Dataset entries

▬▬▬▬▬▬▬▬▬▬

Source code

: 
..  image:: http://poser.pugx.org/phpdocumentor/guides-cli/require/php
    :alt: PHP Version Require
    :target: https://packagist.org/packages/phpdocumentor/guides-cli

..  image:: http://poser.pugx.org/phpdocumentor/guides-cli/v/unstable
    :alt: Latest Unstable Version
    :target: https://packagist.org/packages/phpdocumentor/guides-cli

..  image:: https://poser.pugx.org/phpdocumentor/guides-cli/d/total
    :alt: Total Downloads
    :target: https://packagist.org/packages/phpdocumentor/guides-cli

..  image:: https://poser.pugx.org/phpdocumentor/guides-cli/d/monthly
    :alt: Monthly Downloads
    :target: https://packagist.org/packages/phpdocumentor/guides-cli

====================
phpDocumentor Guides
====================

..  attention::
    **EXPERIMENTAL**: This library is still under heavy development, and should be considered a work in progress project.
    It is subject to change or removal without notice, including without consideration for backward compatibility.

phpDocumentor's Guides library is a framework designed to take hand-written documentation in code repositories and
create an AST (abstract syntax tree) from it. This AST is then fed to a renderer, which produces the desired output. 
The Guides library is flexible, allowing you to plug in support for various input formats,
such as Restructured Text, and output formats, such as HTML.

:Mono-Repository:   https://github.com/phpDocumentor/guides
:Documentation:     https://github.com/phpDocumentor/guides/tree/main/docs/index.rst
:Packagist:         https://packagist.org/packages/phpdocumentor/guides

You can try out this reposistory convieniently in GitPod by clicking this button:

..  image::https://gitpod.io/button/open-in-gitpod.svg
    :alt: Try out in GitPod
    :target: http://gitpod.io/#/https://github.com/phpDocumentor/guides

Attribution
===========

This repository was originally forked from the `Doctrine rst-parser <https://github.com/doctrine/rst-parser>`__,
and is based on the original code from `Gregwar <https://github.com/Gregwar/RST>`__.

▬▬▬▬▬▬▬▬▬▬

What you need to do = Every entry above needs to be written out again exactly.

Task output =
Source code

: 
..  image:: http://poser.pugx.org/phpdocumentor/guides-cli/require/php
    :alt: PHP Version Require
    :target: https://packagist.org/packages/phpdocumentor/guides-cli

..  image:: http://poser.pugx.org/phpdocumentor/guides-cli/v/unstable
    :alt: Latest Unstable Version
    :target: https://packagist.org/packages/phpdocumentor/guides-cli

..  image:: https://poser.pugx.org/phpdocumentor/guides-cli/d/total
    :alt: Total Downloads
    :target: https://packagist.org/packages/phpdocumentor/guides-cli

..  image:: https://poser.pugx.org/phpdocumentor/guides-cli/d/monthly
    :alt: Monthly Downloads
    :target: https://packagist.org/packages/phpdocumentor/guides-cli

====================
phpDocumentor Guides
====================

..  attention::
    **EXPERIMENTAL**: This library is still under heavy development, and should be considered a work in progress project.
    It is subject to change or removal without notice, including without consideration for backward compatibility.

phpDocumentor's Guides library is a framework designed to take hand-written documentation in code repositories and
create an AST (abstract syntax tree) from it. This AST is then fed to a renderer, which produces the desired output. 
The Guides library is flexible, allowing you to plug in support for various input formats,
such as Restructured Text, and output formats, such as HTML.

:Mono-Repository:   https://github.com/phpDocumentor/guides
:Documentation:     https://github.com/phpDocumentor/guides/tree/main/docs/index.rst
:Packagist:         https://packagist.org/packages/phpdocumentor/guides

You can try out this reposistory convieniently in GitPod by clicking this button:

..  image::https://gitpod.io/button/open-in-gitpod.svg
    :alt: Try out in GitPod
    :target: http://gitpod.io/#/https://github.com/phpDocumentor/guides

Attribution
===========

This repository was originally forked from the `Doctrine rst-parser <https://github.com/doctrine/rst-parser>`__,
and is based on the original code from `Gregwar <https://github.com/Gregwar/RST>`__.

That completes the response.